This week was not as good as the one before because I didn’t feel that well, plus I had extra work-work.
But over the weekend, I created a chalky pastel background that I really like, a strange scribble background using pastels in similar but different shades, and a string ink background.
I also was able to do some revision work to an essay that is in limbo with a journal. I’ll try to read it over today or tomorrow and see what else it needs.
So far in January I’ve collected a few rejections. Last spring I had two poems accepted by a journal that has not yet published them. They didn’t put out a fall issue, so am I waiting for the spring one? Hard to tell. I wrote to them, but got no response.
Last Tuesday, a hawk showed up on my patio. It was directly below a hanging plant, a long drapey succulent. Hidden underneath the thick spongy leaves was a dove nest with two babies. The gardener and I assumed the worst, and when we saw one little head moving up there, thought the hawk had killed the sibling and was hanging around to get the other.
I went inside and took this closeup through the window. I banged on the window to get the hawk to leave, but it just sat there.
Before too long I began to worry that it was abnormal for a hawk to just sit there on the ground without leaving.
I put in a call to the local wildlife rescue that specializes in birds. I have brought them quail chicks, doves, and pigeons in the past. But nobody called me back. I made some other calls and posted on next-door app. I was finally able to talk to a second wildlife rescue. They said to let the bird sit there overnight because it might have a concussion. If the bird was still there in the morning I was supposed to call them back. A concussion made sense because there was a window right by the plant with the dove nest.
While they first assumed it was a juvenile bird that was afraid to fly, one of my daughter’s best friends volunteers with raptors in Tucson. I showed her photos and she said it was an adult red-tailed hawk. That was helpful information because the rescue paid attention when I told them that it was an adult bird, so that the lack of flying was abnormal.
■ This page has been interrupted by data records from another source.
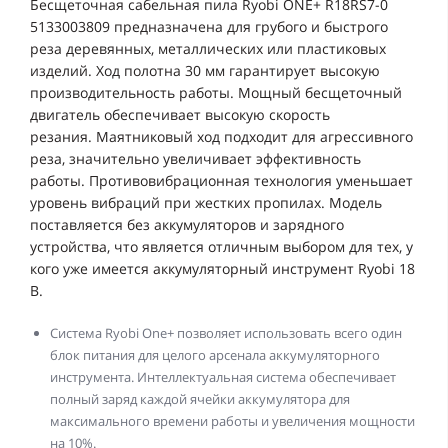
Бесщеточная сабельная пила Ryobi ONE+ R18RS7-0
5133003809 предназначена для грубого и быстрого
реза деревянных, металлических или пластиковых
изделий. Ход полотна 30 мм гарантирует высокую
производительность работы. Мощный бесщеточный
двигатель обеспечивает высокую скорость
резания. Маятниковый ход подходит для агрессивного
реза, значительно увеличивает эффективность
работы. Противовибрационная технология уменьшает
уровень вибраций при жестких пропилах. Модель
поставляется без аккумуляторов и зарядного
устройства, что является отличным выбором для тех, у
кого уже имеется аккумуляторный инструмент Ryobi 18
В.
Система Ryobi One+ позволяет использовать всего один
блок питания для целого арсенала аккумуляторного
инструмента. Интеллектуальная система обеспечивает
полный заряд каждой ячейки аккумулятора для
максимального времени работы и увеличения мощности
на 10%.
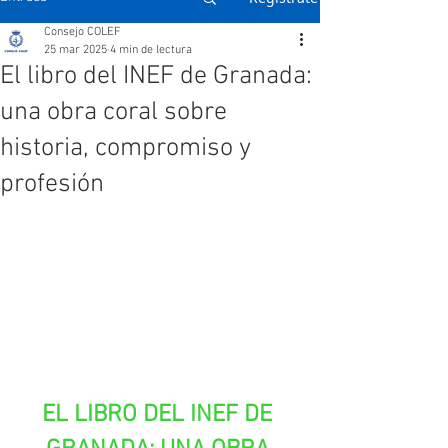
Consejo COLEF
25 mar 2025
4 min de lectura
El libro del INEF de Granada:
una obra coral sobre
historia, compromiso y
profesión
EL LIBRO DEL INEF DE 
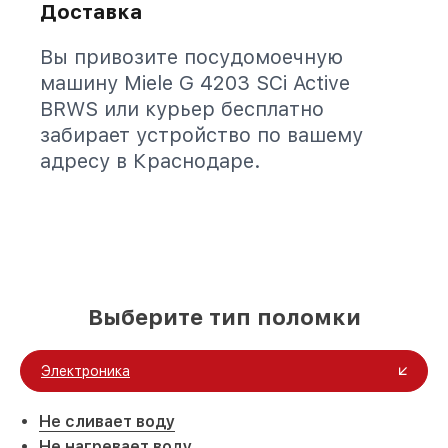
Доставка
Вы привозите посудомоечную
машину Miele G 4203 SCi Active
BRWS или курьер бесплатно
забирает устройство по вашему
адресу в Краснодаре.
Выберите тип поломки
Электроника
Не сливает воду
Не нагревает воду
Next morning the bird was still on the patio, but in a different spot, and looking more bedraggled. About a half an hour after I got up, the bird stepped into the pan of water I had put out for it the night before and just stood there cooling its feet.
Through a series of events it ended up that the first rescue group that I called sent a volunteer to capture the hawk.
The hawk actually escaped twice after the events of the video, but was quickly recaptured each time. That afternoon, I wrote a poem about the hawk, making it a female.
The next day, the volunteer texted me and said that the hawk turned out to be a female (but I already knew that!). She wanted us to look for a nest. The thought of starving baby hawks motivated the gardener to search our neighborhood and me to post on next-door app asking people to look for hawk nests. We found two, but not hers so perhaps she didn’t have a nest after all. The volunteer said that if there wasn’t a nest close by it’s doubtful that she had one because she would have done anything to get to the nest, even if she couldn’t fly. She would have walked!
You might wonder how she’s doing. I sure do, but they don’t let people know. That is frustrating, but I’m satisfied I did what I could for her. What a magnificent bird. An interesting note: I read up on red-tailed hawks, of course, and discovered that they generally don’t go after cats and dogs, although they are huge and their wing spans can be six feet.